Directions >>
Word for word, give the data again without its pictures.

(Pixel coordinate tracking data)
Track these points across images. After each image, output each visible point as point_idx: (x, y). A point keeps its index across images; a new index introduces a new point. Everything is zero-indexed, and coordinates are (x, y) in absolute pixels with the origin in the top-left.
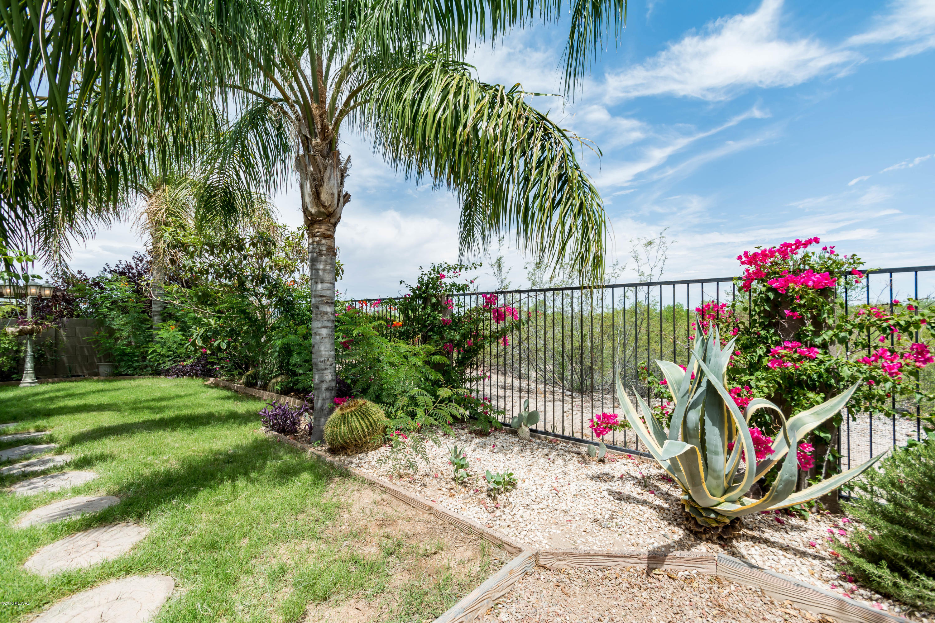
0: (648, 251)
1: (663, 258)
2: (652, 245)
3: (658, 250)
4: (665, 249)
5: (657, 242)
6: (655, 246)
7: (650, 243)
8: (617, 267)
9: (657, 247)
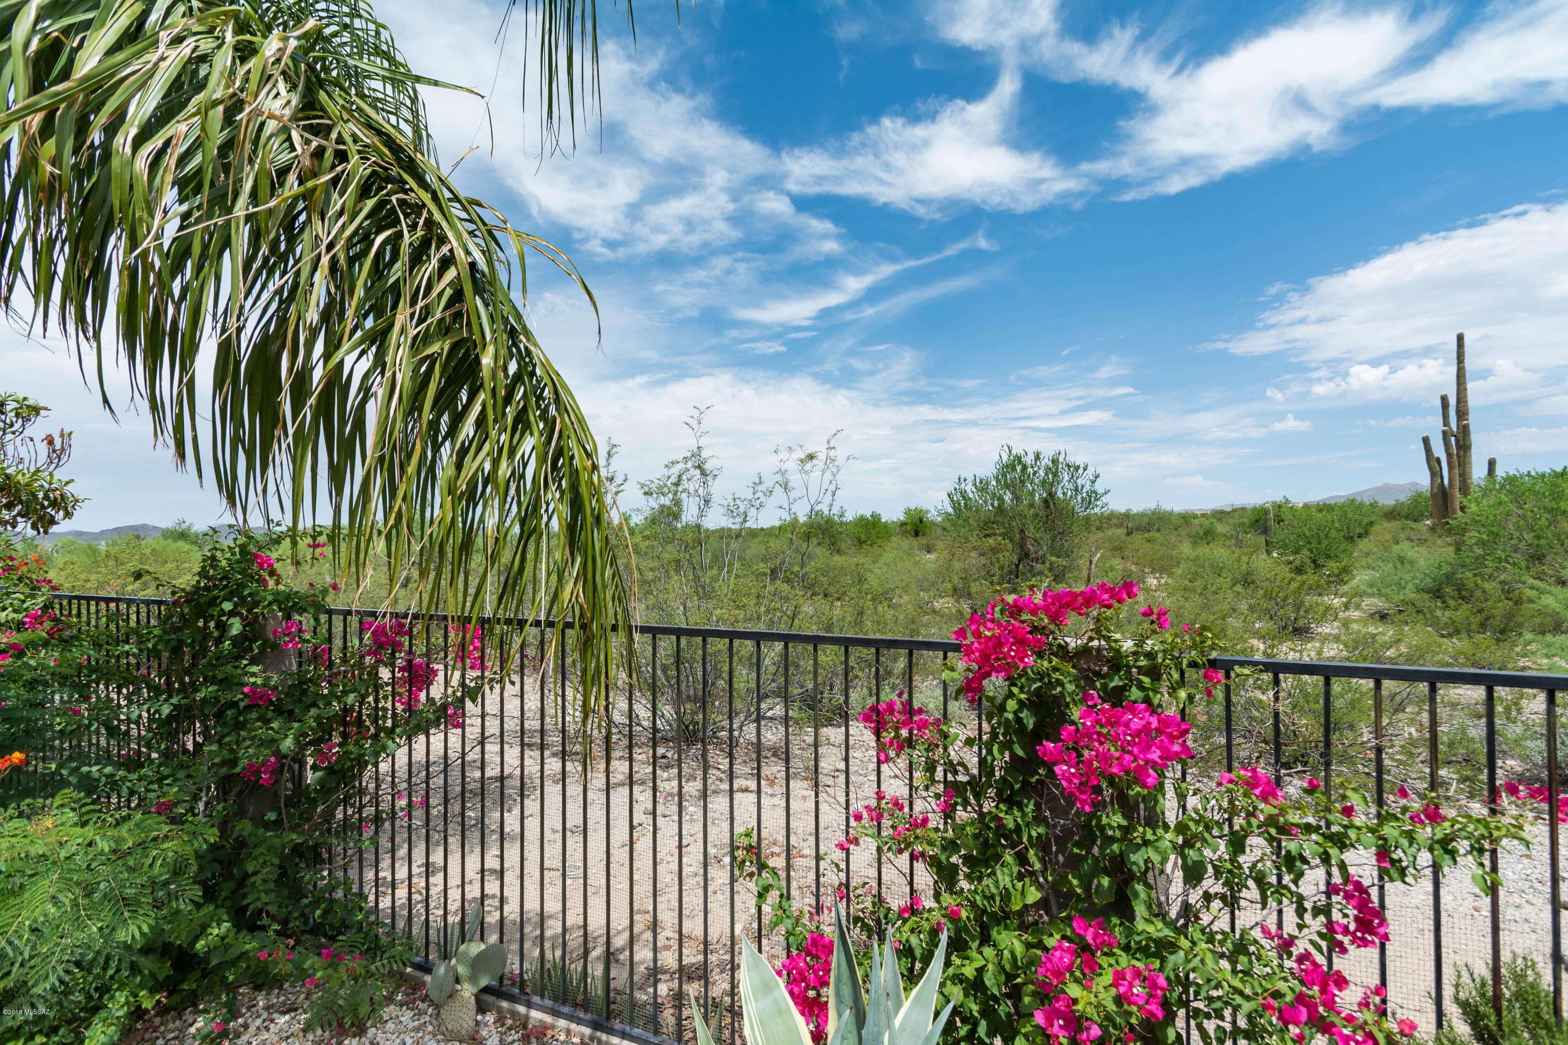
0: (806, 472)
1: (833, 487)
2: (815, 462)
3: (823, 472)
4: (835, 470)
5: (822, 456)
6: (819, 462)
7: (811, 457)
8: (760, 488)
9: (822, 466)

Task solution >>
Track these points across images. After each image, output each visible point as point_idx: (x, y). A point keeps its index across images; a new index introduces a new point. Everything is zero-indexed, and coordinates are (x, y) in absolute pixels with the origin in the top-left.
0: (648, 251)
1: (663, 258)
2: (652, 245)
3: (658, 250)
4: (665, 249)
5: (657, 242)
6: (655, 246)
7: (650, 243)
8: (617, 267)
9: (657, 247)
0: (806, 472)
1: (833, 487)
2: (815, 462)
3: (823, 472)
4: (835, 470)
5: (822, 456)
6: (819, 462)
7: (811, 457)
8: (760, 488)
9: (822, 466)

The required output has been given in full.